FDA Adverse Event
Malfunction
Summary report: N
MICRO PUNCTURE SET
MDR report key: 24213485
·
Received January 29, 2026
Report
- Report Number
- MW5183065
- Event Type
- Malfunction
- Date Received
- January 29, 2026
- Date of Event
- January 15, 2026
- Report Date
- January 23, 2026
- Manufacturer
- TELEFLEX / TELEFLEX LLC
- Product Code
- DYB
- Product Problem
- Yes
- Report Source
- Voluntary report
- Reporter Location
- SC, US
- Reporter Occupation
- RISK MANAGER
- Health Professional
- Yes
Narratives
Description of Event or Problem · 0
A CARDIOLOGIST USED ULTRASOUND GUIDED ACCESS FOR THE RIGHT INTERNAL JUGULAR VEIN DURING SHEATH PLACEMENT FOR A RIGHT-HEART CATHETERIZATION. AFTER VERIFYING VIA ULTRASOUND AND X-RAY THAT THE WIRE USED FOR ACCESS WAS NOT IN THE RIGHT INTERNAL JUGULAR VEIN, THE CARDIOLOGIST ATTEMPTED TO REMOVE THE WIRE AND REDIRECT IT. UPON ATTEMPTED REMOVAL OF THE WIRE, THE RADIOPAQUE TIP SHEARED OFF THE WIRE AND REMAINED IN THE PATIENT'S NECK. ULTRASOUND AND X-RAY WERE USED TO CONFIRM THAT THE WIRE WAS NOT MOBILE AND WAS MAINTAINED WITHIN THE PATIENT'S TISSUE.
Devices
| Seq | Brand | Generic | Product Code | Manufacturer | Model | Lot | UDI-DI |
|---|---|---|---|---|---|---|---|
| 268569 | MICRO PUNCTURE SET | INTRODUCER, CATHETER | DYB | TELEFLEX / TELEFLEX LLC |
Patients
| Seq | Age | Sex | Outcome | Treatment |
|---|---|---|---|---|
| 1 | 59 YR | Male | Other |

### DATASET EXCERPTS
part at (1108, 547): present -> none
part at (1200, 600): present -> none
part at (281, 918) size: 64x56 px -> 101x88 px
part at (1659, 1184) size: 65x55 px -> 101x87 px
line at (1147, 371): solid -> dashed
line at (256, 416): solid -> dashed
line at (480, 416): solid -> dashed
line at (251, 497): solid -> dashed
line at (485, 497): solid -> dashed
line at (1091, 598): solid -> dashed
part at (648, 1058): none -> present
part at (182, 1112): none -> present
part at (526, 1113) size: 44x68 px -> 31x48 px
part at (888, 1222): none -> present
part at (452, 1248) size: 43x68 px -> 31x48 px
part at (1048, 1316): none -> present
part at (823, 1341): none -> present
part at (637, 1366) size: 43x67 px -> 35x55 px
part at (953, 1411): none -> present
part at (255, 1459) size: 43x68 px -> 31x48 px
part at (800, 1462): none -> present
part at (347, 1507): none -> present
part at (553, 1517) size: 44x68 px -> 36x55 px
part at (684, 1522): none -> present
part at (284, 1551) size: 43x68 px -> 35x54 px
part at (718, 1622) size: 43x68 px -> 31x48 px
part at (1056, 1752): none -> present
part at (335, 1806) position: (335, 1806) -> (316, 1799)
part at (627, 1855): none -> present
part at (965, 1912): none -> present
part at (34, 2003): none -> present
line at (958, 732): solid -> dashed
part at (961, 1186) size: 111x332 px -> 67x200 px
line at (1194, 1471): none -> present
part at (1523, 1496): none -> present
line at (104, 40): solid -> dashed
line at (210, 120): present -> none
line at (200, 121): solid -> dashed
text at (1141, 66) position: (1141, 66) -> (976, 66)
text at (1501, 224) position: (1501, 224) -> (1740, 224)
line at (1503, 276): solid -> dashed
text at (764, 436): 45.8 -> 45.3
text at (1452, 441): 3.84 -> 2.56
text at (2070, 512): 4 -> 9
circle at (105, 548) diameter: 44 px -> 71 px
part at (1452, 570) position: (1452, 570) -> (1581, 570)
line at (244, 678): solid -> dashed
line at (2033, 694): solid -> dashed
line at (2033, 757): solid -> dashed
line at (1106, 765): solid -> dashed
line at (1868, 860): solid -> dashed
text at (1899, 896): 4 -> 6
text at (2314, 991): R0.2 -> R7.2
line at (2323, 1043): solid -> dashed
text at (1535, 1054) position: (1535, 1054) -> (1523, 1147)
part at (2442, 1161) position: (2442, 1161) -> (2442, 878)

### STUDY QUESTIONS
A. List every date in the adverse event report, with the label attached to each.
B. Do these statements agree with the adverse event report? (i) The report was sent in voluntarily. (ii) The patient was female. (iii) Imaging showed that the sheared tip was moving within the patient's neck.

### ANSWERS FOR EACH ITEM
A.
Date Received: January 29, 2026
Date of Event: January 15, 2026
Report Date: January 23, 2026

B.
(i) Yes: "Voluntary report"
(ii) No: "Male"
(iii) No: "THE WIRE WAS NOT MOBILE AND WAS MAINTAINED WITHIN THE PATIENT'S TISSUE"